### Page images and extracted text
-------
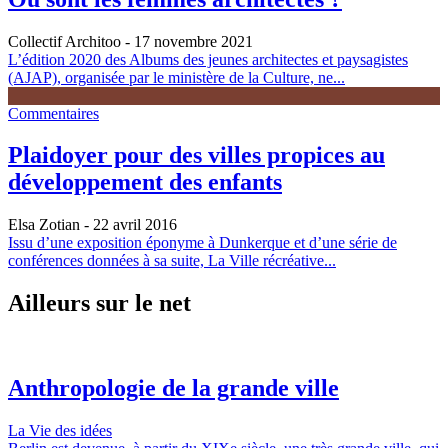
Collectif Architoo
- 17 novembre 2021
L’édition 2020 des Albums des jeunes architectes et paysagistes
(AJAP), organisée par le ministère de la Culture, ne...
Commentaires
Plaidoyer pour des villes propices au
développement des enfants
Elsa Zotian
- 22 avril 2016
Issu d’une exposition éponyme à Dunkerque et d’une série de
conférences données à sa suite, La Ville récréative...
Ailleurs sur le net
Anthropologie de la grande ville
La Vie des idées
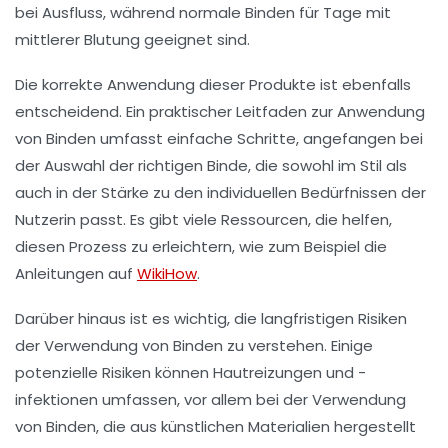
bei Ausfluss, während normale Binden für Tage mit
mittlerer Blutung geeignet sind.
Die korrekte Anwendung dieser Produkte ist ebenfalls
entscheidend. Ein praktischer Leitfaden zur Anwendung
von Binden umfasst einfache Schritte, angefangen bei
der Auswahl der richtigen Binde, die sowohl im Stil als
auch in der
Stärke
zu den individuellen Bedürfnissen der
Nutzerin passt. Es gibt viele Ressourcen, die helfen,
diesen Prozess zu erleichtern, wie zum Beispiel die
Anleitungen auf
WikiHow
.
Darüber hinaus ist es wichtig, die
langfristigen Risiken
der Verwendung von Binden zu verstehen. Einige
potenzielle Risiken
können Hautreizungen und -
infektionen umfassen, vor allem bei der Verwendung
von Binden, die aus künstlichen Materialien hergestellt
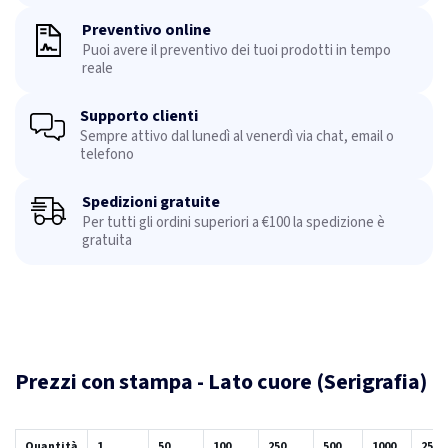
Preventivo online
Puoi avere il preventivo dei tuoi prodotti in tempo
reale
Supporto clienti
Sempre attivo dal lunedì al venerdì via chat, email o
telefono
Spedizioni gratuite
Per tutti gli ordini superiori a €100 la spedizione è
gratuita
Prezzi con stampa - Lato cuore (Serigrafia)
Quantità
1
50
100
250
500
1000
2500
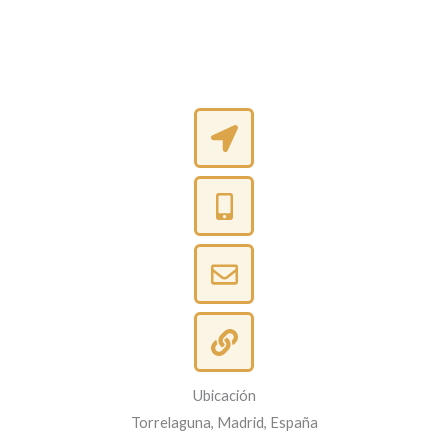
Ubicación
Torrelaguna, Madrid, España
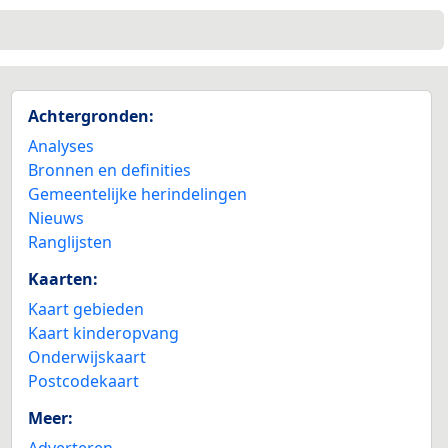
Achtergronden:
Analyses
Bronnen en definities
Gemeentelijke herindelingen
Nieuws
Ranglijsten
Kaarten:
Kaart gebieden
Kaart kinderopvang
Onderwijskaart
Postcodekaart
Meer:
Adverteren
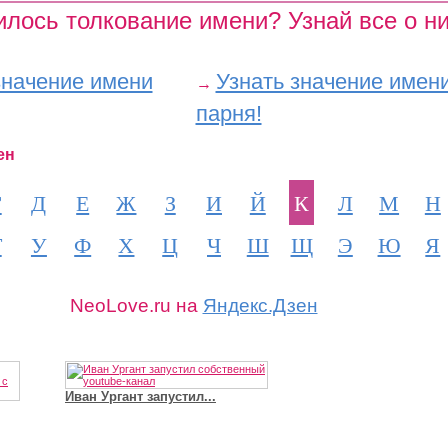
лось толкование имени? Узнай все о ни
значение имени
Узнать значение имен
→
парня!
ен
Г
Д
Е
Ж
З
И
Й
К
Л
М
Н
Т
У
Ф
Х
Ц
Ч
Ш
Щ
Э
Ю
Я
NeoLove.ru на
Яндекс.Дзен
Иван Ургант запустил...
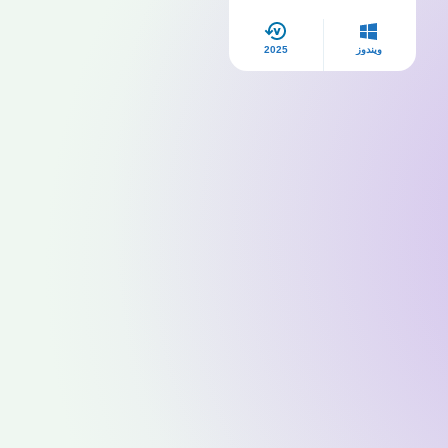
الحياة
ويندوز
2025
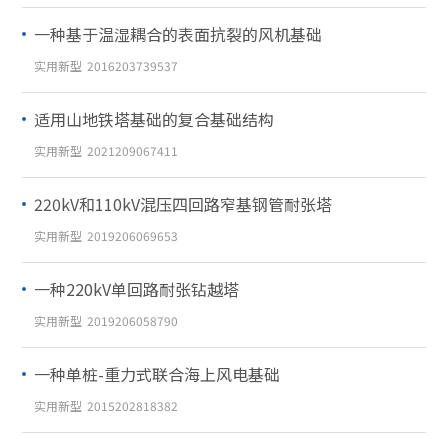
一种基于温湿耦合的表面抗裂的风机基础
实用新型
2016203739537
适用山地铁塔基础的复合基础结构
实用新型
2021209067411
220kV和110kV混压四回路窄基钢管耐张塔
实用新型
2019206069653
一种220kV单回路耐张钻越塔
实用新型
2019206058790
一种单桩-重力式联合海上风电基础
实用新型
2015202818382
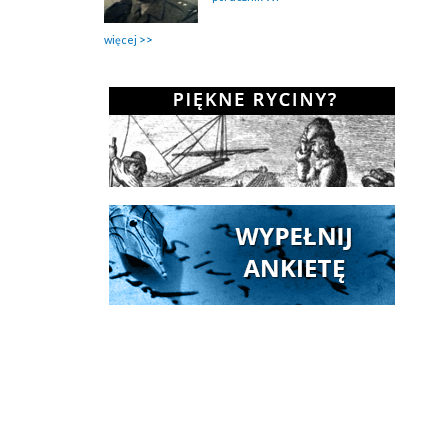
więcej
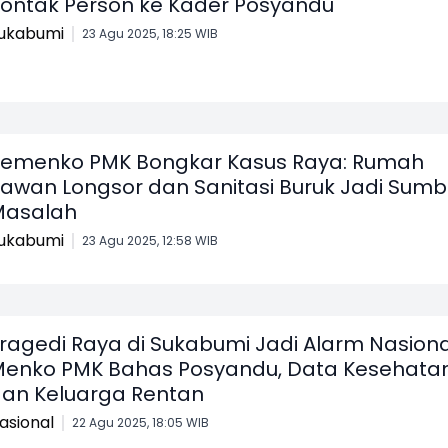
ontak Person ke Kader Posyandu
ukabumi
23 Agu 2025, 18:25 WIB
emenko PMK Bongkar Kasus Raya: Rumah
awan Longsor dan Sanitasi Buruk Jadi Sumb
Masalah
ukabumi
23 Agu 2025, 12:58 WIB
ragedi Raya di Sukabumi Jadi Alarm Nasiona
enko PMK Bahas Posyandu, Data Kesehata
an Keluarga Rentan
asional
22 Agu 2025, 18:05 WIB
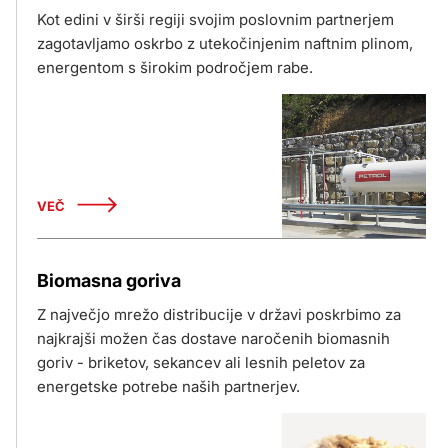
Kot edini v širši regiji svojim poslovnim partnerjem
zagotavljamo oskrbo z utekočinjenim naftnim plinom,
energentom s širokim področjem rabe.
VEČ
Biomasna goriva
Z največjo mrežo distribucije v državi poskrbimo za
najkrajši možen čas dostave naročenih biomasnih
goriv - briketov, sekancev ali lesnih peletov za
energetske potrebe naših partnerjev.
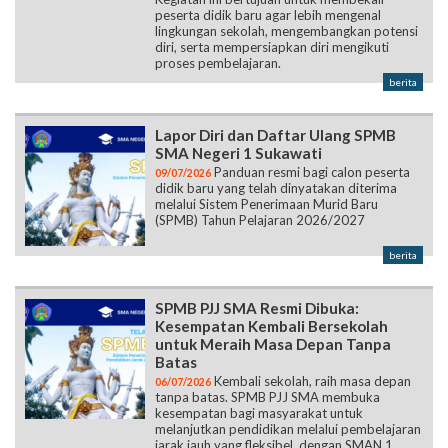
peserta didik baru agar lebih mengenal
lingkungan sekolah, mengembangkan potensi
diri, serta mempersiapkan diri mengikuti
proses pembelajaran.
berita
Lapor Diri dan Daftar Ulang SPMB
SMA Negeri 1 Sukawati
Panduan resmi bagi calon peserta
09/07/2026
didik baru yang telah dinyatakan diterima
melalui Sistem Penerimaan Murid Baru
(SPMB) Tahun Pelajaran 2026/2027
berita
SPMB PJJ SMA Resmi Dibuka:
Kesempatan Kembali Bersekolah
untuk Meraih Masa Depan Tanpa
Batas
Kembali sekolah, raih masa depan
06/07/2026
tanpa batas. SPMB PJJ SMA membuka
kesempatan bagi masyarakat untuk
melanjutkan pendidikan melalui pembelajaran
jarak jauh yang fleksibel, dengan SMAN 1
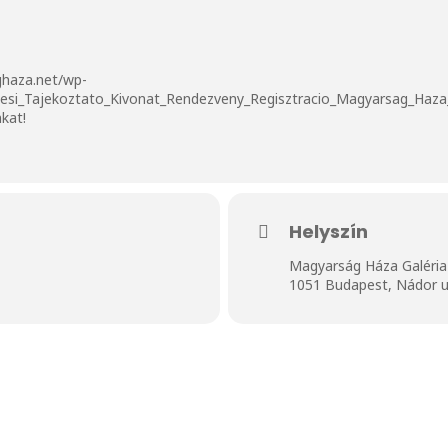
ghaza.net/wp-
lesi_Tajekoztato_Kivonat_Rendezveny_Regisztracio_Magyarsag_Haza
nkat!
Helyszín
Magyarság Háza Galéria
1051 Budapest, Nádor u.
-------
### Instructions to follow
The expected result is every record above, word for word, with no pictures in it.

### Answer to the exercise
Collectif Architoo
- 17 novembre 2021
L’édition 2020 des Albums des jeunes architectes et paysagistes
(AJAP), organisée par le ministère de la Culture, ne...
Commentaires
Plaidoyer pour des villes propices au
développement des enfants
Elsa Zotian
- 22 avril 2016
Issu d’une exposition éponyme à Dunkerque et d’une série de
conférences données à sa suite, La Ville récréative...
Ailleurs sur le net
Anthropologie de la grande ville
La Vie des idées
bei Ausfluss, während normale Binden für Tage mit
mittlerer Blutung geeignet sind.
Die korrekte Anwendung dieser Produkte ist ebenfalls
entscheidend. Ein praktischer Leitfaden zur Anwendung
von Binden umfasst einfache Schritte, angefangen bei
der Auswahl der richtigen Binde, die sowohl im Stil als
auch in der
Stärke
zu den individuellen Bedürfnissen der
Nutzerin passt. Es gibt viele Ressourcen, die helfen,
diesen Prozess zu erleichtern, wie zum Beispiel die
Anleitungen auf
WikiHow
.
Darüber hinaus ist es wichtig, die
langfristigen Risiken
der Verwendung von Binden zu verstehen. Einige
potenzielle Risiken
können Hautreizungen und -
infektionen umfassen, vor allem bei der Verwendung
von Binden, die aus künstlichen Materialien hergestellt
Preventivo online
Puoi avere il preventivo dei tuoi prodotti in tempo
reale
Supporto clienti
Sempre attivo dal lunedì al venerdì via chat, email o
telefono
Spedizioni gratuite
Per tutti gli ordini superiori a €100 la spedizione è
gratuita
Prezzi con stampa - Lato cuore (Serigrafia)
Quantità
1
50
100
250
500
1000
2500
Ubicación
Torrelaguna, Madrid, España
Achtergronden:
Analyses
Bronnen en definities
Gemeentelijke herindelingen
Nieuws
Ranglijsten
Kaarten:
Kaart gebieden
Kaart kinderopvang
Onderwijskaart
Postcodekaart
Meer:
Adverteren
лось толкование имени? Узнай все о ни
значение имени
Узнать значение имен
→
парня!
ен
Г
Д
Е
Ж
З
И
Й
К
Л
М
Н
Т
У
Ф
Х
Ц
Ч
Ш
Щ
Э
Ю
Я
NeoLove.ru на
Яндекс.Дзен
Иван Ургант запустил...
الحياة
ويندوز
2025
一种基于温湿耦合的表面抗裂的风机基础
实用新型
2016203739537
适用山地铁塔基础的复合基础结构
实用新型
2021209067411
220kV和110kV混压四回路窄基钢管耐张塔
实用新型
2019206069653
一种220kV单回路耐张钻越塔
实用新型
2019206058790
一种单桩-重力式联合海上风电基础
实用新型
2015202818382
więcej
ontak Person ke Kader Posyandu
ukabumi
23 Agu 2025, 18:25 WIB
emenko PMK Bongkar Kasus Raya: Rumah
awan Longsor dan Sanitasi Buruk Jadi Sumb
Masalah
ukabumi
23 Agu 2025, 12:58 WIB
ragedi Raya di Sukabumi Jadi Alarm Nasiona
enko PMK Bahas Posyandu, Data Kesehata
an Keluarga Rentan
asional
22 Agu 2025, 18:05 WIB
Kot edini v širši regiji svojim poslovnim partnerjem
zagotavljamo oskrbo z utekočinjenim naftnim plinom,
energentom s širokim področjem rabe.
VEČ
Biomasna goriva
Z največjo mrežo distribucije v državi poskrbimo za
najkrajši možen čas dostave naročenih biomasnih
goriv - briketov, sekancev ali lesnih peletov za
energetske potrebe naših partnerjev.
peserta didik baru agar lebih mengenal
lingkungan sekolah, mengembangkan potensi
diri, serta mempersiapkan diri mengikuti
proses pembelajaran.
berita
Lapor Diri dan Daftar Ulang SPMB
SMA Negeri 1 Sukawati
Panduan resmi bagi calon peserta
09/07/2026
didik baru yang telah dinyatakan diterima
melalui Sistem Penerimaan Murid Baru
(SPMB) Tahun Pelajaran 2026/2027
berita
SPMB PJJ SMA Resmi Dibuka:
Kesempatan Kembali Bersekolah
untuk Meraih Masa Depan Tanpa
Batas
Kembali sekolah, raih masa depan
06/07/2026
tanpa batas. SPMB PJJ SMA membuka
kesempatan bagi masyarakat untuk
melanjutkan pendidikan melalui pembelajaran
jarak jauh yang fleksibel, dengan SMAN 1
ghaza.net/wp-
lesi_Tajekoztato_Kivonat_Rendezveny_Regisztracio_Magyarsag_Haza
nkat!
Helyszín
Magyarság Háza Galéria
1051 Budapest, Nádor u.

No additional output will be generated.